**Exercise objective:** Filter these entries, keeping only lines that hold the word "elbow".

**The records:**
- - -

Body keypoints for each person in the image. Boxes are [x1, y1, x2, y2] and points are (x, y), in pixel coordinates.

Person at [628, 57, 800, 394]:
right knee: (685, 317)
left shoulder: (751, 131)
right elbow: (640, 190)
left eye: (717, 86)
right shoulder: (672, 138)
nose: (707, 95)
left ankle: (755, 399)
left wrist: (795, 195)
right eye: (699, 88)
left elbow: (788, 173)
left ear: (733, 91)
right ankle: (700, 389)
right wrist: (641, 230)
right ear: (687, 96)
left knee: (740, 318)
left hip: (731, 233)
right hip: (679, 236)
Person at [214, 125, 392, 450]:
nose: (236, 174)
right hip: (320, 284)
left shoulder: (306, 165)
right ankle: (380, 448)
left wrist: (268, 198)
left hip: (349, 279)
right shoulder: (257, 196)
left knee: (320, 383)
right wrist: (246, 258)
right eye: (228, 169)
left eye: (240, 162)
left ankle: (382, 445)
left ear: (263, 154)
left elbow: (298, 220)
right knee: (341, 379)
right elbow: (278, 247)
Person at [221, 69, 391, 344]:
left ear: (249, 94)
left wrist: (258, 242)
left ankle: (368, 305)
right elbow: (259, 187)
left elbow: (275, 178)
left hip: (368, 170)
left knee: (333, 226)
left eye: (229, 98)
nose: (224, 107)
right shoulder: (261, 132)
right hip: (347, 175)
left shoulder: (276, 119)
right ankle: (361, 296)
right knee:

- - -

**Expected answer:**
right elbow: (640, 190)
left elbow: (788, 173)
left elbow: (298, 220)
right elbow: (278, 247)
right elbow: (259, 187)
left elbow: (275, 178)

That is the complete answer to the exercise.